◆ **DIRECTIONS FOR THIS TASK**
In the lines below, replace "categories" with "groups" and change nothing else. Reproduce all of the lines but omit the pictures.

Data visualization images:
'''
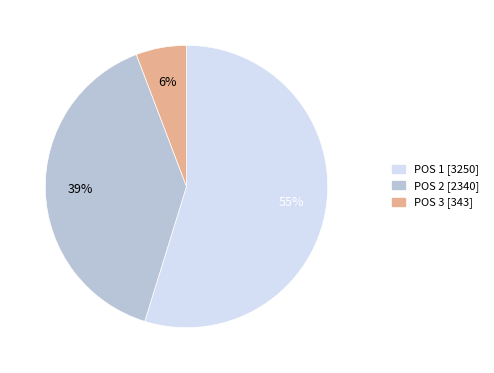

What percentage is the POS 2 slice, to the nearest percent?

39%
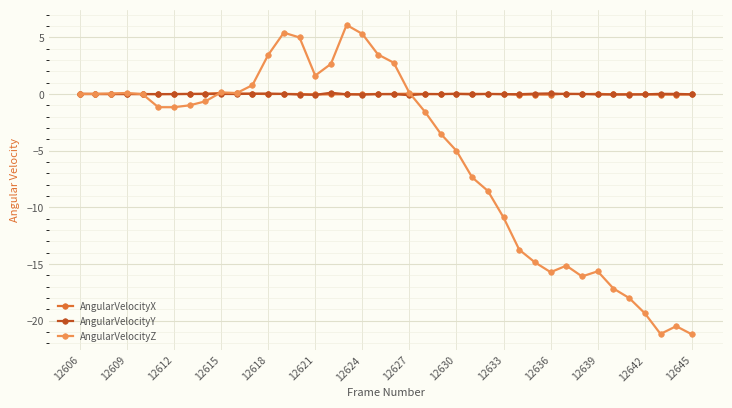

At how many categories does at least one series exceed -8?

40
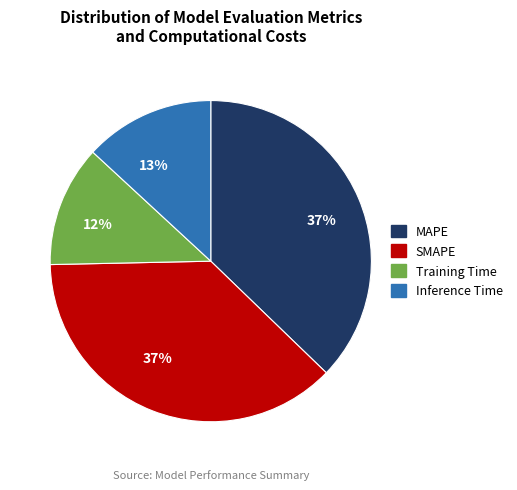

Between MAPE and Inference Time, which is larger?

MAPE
'''
◆ **EXERCISE RESULT**
What percentage is the POS 2 slice, to the nearest percent?

39%

At how many groups does at least one series exceed -8?

40

Between MAPE and Inference Time, which is larger?

MAPE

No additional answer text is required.